Maybe not. In 2015, a research team led by scientists from Northeastern University in Boston captured headlines after describing in Nature a new chemical extracted from a ground-dwelling bacterium in Maine. The scientists isolated the organism using the iChip, a thumb-sized tool that contains almost 400 separate wells, each large enough to hold only an individual bacterial cell plus a smidgen of its home dirt. The bacteria grow on this scaffold in part because they never leave their natural surroundings. In lauding the discovery, Francis Collins, director of the National Institutes of Health, called the iChip “an ingenious approach that enhances our ability to search one of nature’s richest sources of potential antibiotics: soil.” So far, the research team has discovered about 50,000 new strains of bacteria.
One strain held an antibiotic, named teixobactin (SN: 2/7/15, p. 10). In laboratory experiments, it killed two major pathogens in a way that did not appear easily vulnerable to the development of resistance. Most antibiotics work by disrupting a microbe’s survival mechanism. Over time, the bacteria genetically adapt, find a work-around and overcome the threat. This new antibiotic, however, prevents a microbe from assembling the molecules it needs to form an outer wall. Since the antibiotic interrupts a mechanical process and not just a specific chemical reaction, “there’s no obvious molecular target” for resistance, says Kim Lewis, a microbiologist at Northeastern.
Everything is illuminated
Some microbiologists feel like astronomers who, after years of staring up into the dark, were just handed the Hubble Space Telescope. Billions of galaxies are coming into view. Banfield expects this new microbial universe to be mapped over the next few years. Then, she says, an even more exciting era begins, as science explores how these dark matter bacteria make a living. “They are doing a lot of things, and we have no idea what,” she says.

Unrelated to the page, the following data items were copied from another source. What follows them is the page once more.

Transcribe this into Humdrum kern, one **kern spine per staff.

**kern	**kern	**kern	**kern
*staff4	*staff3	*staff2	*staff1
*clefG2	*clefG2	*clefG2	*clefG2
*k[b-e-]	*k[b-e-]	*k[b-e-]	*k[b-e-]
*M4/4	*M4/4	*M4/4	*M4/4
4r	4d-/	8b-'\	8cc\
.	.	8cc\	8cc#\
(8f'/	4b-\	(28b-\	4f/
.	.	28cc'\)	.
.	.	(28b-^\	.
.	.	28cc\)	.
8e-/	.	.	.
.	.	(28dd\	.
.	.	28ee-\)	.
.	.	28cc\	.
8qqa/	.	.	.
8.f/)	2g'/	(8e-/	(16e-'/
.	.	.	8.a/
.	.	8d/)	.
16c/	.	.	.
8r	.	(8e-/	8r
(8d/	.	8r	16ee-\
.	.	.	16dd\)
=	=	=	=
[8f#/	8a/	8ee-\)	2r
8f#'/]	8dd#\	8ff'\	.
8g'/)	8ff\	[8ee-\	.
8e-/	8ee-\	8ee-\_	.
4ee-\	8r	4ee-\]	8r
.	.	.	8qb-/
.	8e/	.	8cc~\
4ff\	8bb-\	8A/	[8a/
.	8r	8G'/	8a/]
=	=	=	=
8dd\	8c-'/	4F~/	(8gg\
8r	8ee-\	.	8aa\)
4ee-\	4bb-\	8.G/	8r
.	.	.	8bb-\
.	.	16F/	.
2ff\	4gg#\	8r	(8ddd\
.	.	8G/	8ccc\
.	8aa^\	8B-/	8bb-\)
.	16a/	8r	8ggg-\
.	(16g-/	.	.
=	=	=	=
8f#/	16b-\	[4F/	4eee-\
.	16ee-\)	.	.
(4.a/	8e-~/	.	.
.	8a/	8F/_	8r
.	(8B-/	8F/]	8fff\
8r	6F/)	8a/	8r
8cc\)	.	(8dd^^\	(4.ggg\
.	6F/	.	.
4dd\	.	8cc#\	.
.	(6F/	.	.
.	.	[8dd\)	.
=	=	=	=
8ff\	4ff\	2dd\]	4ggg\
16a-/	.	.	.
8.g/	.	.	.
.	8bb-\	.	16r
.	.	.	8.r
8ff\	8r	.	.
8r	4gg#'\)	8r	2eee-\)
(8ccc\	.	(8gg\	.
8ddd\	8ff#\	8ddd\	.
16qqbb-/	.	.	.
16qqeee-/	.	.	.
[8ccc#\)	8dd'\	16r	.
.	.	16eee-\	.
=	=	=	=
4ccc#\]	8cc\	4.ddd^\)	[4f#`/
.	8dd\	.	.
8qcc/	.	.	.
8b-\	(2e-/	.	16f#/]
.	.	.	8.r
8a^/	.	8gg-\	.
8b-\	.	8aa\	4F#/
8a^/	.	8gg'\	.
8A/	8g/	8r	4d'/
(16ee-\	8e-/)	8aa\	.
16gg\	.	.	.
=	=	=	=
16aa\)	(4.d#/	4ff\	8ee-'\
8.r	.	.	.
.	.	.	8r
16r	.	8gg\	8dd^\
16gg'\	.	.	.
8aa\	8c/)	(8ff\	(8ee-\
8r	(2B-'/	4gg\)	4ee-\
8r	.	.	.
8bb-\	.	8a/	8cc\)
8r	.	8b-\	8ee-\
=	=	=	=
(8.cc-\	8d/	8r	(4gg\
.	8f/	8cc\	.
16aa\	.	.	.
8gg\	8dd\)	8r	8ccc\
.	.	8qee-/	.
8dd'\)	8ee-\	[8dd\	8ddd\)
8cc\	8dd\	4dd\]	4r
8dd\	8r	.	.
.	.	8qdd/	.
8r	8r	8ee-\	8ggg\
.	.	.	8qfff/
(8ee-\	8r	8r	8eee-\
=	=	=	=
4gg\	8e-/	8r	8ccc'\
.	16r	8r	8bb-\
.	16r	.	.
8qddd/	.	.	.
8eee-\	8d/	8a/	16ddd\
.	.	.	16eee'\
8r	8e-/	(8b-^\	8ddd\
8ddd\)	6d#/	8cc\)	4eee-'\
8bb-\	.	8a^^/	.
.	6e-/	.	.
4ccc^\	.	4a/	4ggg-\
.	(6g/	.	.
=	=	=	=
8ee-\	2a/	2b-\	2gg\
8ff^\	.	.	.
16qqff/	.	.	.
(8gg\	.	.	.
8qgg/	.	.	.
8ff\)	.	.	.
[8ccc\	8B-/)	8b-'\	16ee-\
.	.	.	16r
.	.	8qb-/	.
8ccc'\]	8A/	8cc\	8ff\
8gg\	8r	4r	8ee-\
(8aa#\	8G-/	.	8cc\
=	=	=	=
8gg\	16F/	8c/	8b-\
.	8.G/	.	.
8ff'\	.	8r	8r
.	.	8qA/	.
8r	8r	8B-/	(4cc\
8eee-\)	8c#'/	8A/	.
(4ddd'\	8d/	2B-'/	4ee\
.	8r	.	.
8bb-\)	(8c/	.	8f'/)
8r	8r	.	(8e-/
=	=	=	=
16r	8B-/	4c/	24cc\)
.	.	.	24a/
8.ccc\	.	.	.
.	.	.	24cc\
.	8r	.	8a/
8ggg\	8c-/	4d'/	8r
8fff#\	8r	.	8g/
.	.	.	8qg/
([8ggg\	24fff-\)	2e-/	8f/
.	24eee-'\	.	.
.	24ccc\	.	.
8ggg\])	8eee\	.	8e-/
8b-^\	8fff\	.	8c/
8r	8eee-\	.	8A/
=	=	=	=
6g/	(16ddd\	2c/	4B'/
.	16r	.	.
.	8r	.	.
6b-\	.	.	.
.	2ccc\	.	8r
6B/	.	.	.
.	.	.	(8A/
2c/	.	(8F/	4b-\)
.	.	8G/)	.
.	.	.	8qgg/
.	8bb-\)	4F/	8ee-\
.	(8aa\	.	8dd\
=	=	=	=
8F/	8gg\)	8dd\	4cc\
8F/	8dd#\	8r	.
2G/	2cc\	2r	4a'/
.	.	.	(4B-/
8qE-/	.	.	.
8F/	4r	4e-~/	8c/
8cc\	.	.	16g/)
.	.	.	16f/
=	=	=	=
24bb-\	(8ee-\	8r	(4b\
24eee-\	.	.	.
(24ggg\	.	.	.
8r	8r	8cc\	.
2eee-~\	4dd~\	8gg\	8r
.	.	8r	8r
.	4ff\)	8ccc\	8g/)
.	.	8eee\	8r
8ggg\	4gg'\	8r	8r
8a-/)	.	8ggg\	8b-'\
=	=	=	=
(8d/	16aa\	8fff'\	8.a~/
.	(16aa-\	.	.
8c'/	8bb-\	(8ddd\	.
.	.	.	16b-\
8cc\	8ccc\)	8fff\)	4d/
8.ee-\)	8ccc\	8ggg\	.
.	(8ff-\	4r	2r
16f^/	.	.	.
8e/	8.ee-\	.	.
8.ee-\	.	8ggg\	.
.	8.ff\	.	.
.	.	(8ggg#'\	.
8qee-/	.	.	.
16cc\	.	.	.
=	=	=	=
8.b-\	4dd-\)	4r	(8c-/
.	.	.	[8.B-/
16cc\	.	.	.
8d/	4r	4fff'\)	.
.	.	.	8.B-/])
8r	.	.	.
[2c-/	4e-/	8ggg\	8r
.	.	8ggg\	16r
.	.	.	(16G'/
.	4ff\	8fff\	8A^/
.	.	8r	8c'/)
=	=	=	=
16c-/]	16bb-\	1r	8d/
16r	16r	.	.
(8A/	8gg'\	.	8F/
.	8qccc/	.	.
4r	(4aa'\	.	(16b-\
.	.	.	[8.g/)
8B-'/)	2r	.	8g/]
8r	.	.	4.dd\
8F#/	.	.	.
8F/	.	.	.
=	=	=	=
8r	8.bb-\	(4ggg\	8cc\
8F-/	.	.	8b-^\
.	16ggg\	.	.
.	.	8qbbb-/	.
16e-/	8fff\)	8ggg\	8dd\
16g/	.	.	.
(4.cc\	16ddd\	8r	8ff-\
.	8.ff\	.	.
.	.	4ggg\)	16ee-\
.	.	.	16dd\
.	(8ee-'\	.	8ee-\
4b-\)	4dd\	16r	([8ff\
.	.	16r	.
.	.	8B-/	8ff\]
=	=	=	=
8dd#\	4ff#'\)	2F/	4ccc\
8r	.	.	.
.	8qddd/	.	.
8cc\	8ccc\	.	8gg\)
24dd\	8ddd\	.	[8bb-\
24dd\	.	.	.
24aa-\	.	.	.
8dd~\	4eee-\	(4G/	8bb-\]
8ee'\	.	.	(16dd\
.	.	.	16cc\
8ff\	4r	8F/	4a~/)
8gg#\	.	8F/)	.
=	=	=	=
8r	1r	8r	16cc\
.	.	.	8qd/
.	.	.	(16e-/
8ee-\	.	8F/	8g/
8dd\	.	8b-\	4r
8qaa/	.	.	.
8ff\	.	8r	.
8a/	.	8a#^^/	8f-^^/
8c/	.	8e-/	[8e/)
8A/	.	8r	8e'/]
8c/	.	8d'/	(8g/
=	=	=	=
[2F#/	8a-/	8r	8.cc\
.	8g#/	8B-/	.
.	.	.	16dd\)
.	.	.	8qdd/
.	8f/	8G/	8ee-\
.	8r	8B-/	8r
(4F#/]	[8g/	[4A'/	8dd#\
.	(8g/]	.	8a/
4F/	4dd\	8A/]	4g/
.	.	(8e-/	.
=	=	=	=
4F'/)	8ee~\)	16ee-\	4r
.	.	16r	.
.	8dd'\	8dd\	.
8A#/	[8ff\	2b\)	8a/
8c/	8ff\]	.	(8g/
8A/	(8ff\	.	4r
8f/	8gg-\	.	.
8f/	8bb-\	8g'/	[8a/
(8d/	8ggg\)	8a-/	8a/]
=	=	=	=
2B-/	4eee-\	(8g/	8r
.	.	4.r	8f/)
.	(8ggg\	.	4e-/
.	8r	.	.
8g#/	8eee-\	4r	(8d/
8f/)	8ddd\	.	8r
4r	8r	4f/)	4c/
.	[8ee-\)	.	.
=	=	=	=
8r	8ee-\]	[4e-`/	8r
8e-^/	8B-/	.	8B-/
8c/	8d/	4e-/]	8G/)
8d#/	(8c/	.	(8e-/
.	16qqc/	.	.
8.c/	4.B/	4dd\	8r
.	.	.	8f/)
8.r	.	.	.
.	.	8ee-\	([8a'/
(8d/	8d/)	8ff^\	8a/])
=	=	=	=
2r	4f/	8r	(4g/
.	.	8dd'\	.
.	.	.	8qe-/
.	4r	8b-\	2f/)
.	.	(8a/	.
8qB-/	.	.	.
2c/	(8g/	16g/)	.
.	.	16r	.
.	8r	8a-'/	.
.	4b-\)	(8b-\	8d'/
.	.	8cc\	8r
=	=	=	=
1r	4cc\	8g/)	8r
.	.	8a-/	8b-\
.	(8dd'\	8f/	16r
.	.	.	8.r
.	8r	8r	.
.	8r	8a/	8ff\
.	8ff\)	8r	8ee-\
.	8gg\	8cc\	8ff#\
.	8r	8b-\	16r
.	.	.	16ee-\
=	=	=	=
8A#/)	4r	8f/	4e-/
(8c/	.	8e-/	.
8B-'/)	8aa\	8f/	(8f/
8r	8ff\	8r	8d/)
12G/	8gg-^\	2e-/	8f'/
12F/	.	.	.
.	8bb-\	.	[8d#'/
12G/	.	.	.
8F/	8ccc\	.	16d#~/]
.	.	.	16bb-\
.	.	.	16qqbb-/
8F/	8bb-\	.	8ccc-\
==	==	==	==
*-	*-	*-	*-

Part of the excitement comes from knowing that microbes have a history of granting unexpected solutions to problems that scientists never expected to solve. Consider that the enzyme that makes the laboratory technique PCR possible came from organisms that live inside the thermal vents at Yellowstone National Park. PCR, which works like a photocopier to make multiple copies of DNA segments, is now used across a range of situations, from diagnosing cancer to paternity testing. CRISPR, a powerful gene-editing technology, relies on “molecular scissors” that were found in bacteria (SN: 9/3/16, p. 22).
Banfield estimates that 30 to 50 percent of newly discovered organisms contain proteins that never met a petri dish. Their function in the chemistry of life is an obscure mystery. Since microbes are the world’s most abundant organism, Banfield says, “the vast majority of life consists of biochemistry we don’t understand.” But once we do, the future could be very bright.
This article appears in the September 17, 2016, issue of Science News with the headline, “Out of the dark.”